Scientists analyze repeats in proteins implicated in neurological diseases
Rice University scientists have uncovered new details about how a repeating nucleotide sequence in the gene for a mutant protein may trigger Huntington's and other neurological diseases.
Researchers at Rice's Center for Theoretical Biological Physics used computer models to analyze proteins suspected of misfolding and forming plaques in the brains of patients with neurological diseases. Their simulations confirmed experimental results by other labs that showed the length of repeating polyglutamine sequences contained in proteins is critical to the onset of disease.
The study led by Rice bioscientist Peter Wolynes appears in the Journal of the American Chemical Society.
Glutamine is the amino acid coded for by the genomic trinucleotide CAG. Repeating glutamines, called polyglutamines, are normal in huntingtin proteins, but when the DNA is copied incorrectly, the repeating sequence of glutamines can become too long. The result can be diseases like Huntington's or spinocerebellar ataxia.

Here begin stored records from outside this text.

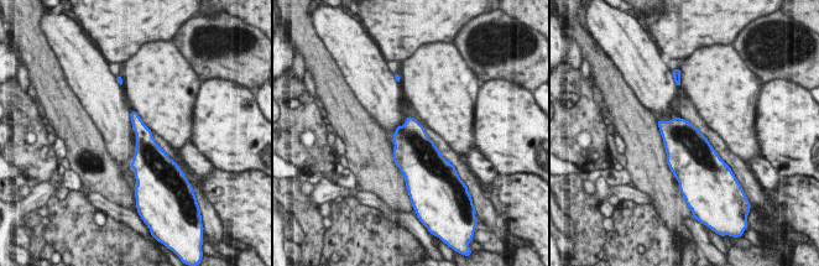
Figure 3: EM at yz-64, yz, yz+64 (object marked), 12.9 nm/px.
Look: em 3.6 µm planes (borders) at the same point. Cut it another way.

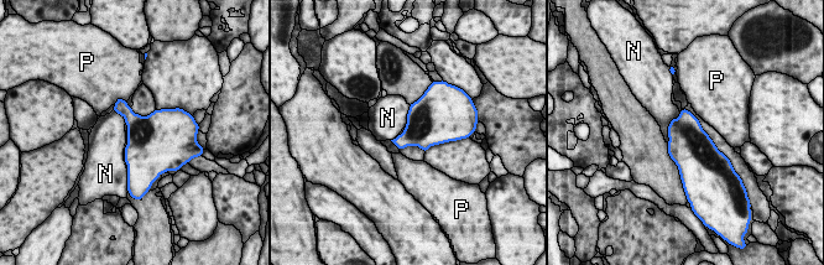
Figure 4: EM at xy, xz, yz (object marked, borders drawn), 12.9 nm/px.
Leave. The object is 400 nm wide here; the longest contact is with N, 460 nm; N and P are other cells; all the same neuron.

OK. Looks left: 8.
Look: em 3.6 µm planes (tint) at (84, 193) of figure 1. An open end.

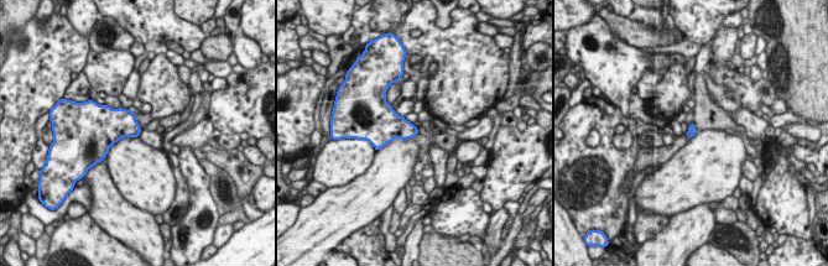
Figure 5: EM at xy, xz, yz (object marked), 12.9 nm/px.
Look: em 3.6 µm planes (borders) at the same point. See the neighbours.

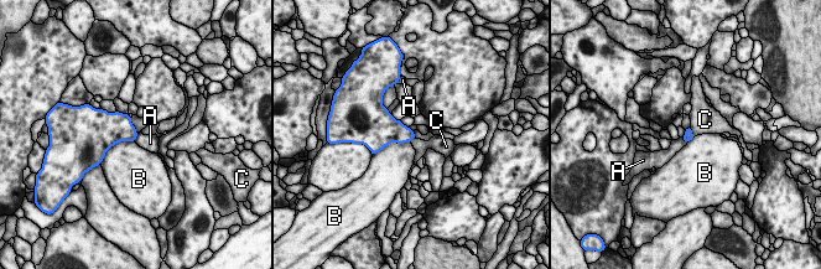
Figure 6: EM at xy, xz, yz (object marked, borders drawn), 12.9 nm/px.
Leave. A, B and C are other cells; a border runs along (681, 138), (687, 141) in figure 6; none of them fits.

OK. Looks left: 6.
Look: em 3.6 µm planes (borders) at (641, 49) of figure 1. Three arms meet.

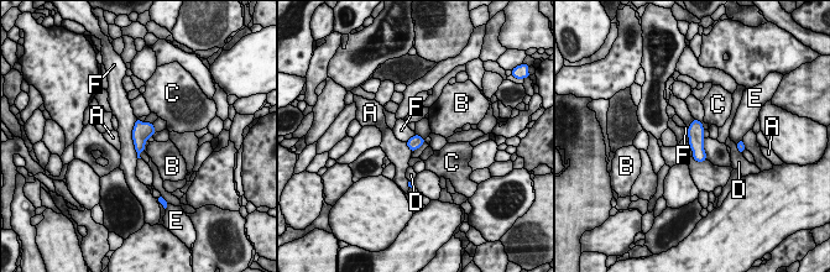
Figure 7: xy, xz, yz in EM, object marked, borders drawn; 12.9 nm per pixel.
Leave. The longest contact is with F, 550 nm; A, B, C, D, E and F are other cells; a border runs along (136, 118), (132, 144), (137, 158) in figure 7; one neuron here.

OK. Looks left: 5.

The number of repeats of glutamine can grow as the genetic code information is passed down through generations. That means a healthy parent whose huntingtin gene encodes proteins with 35 repeats may produce a child with 36 repeats. A person having the longer repeat is likely to develop Huntington's disease.
Aggregation in Huntington's typically begins only when polyglutamine chains reach a critical length of 36 repeats. Studies have demonstrated that longer repeat chains can make the disease more severe and its onset earlier.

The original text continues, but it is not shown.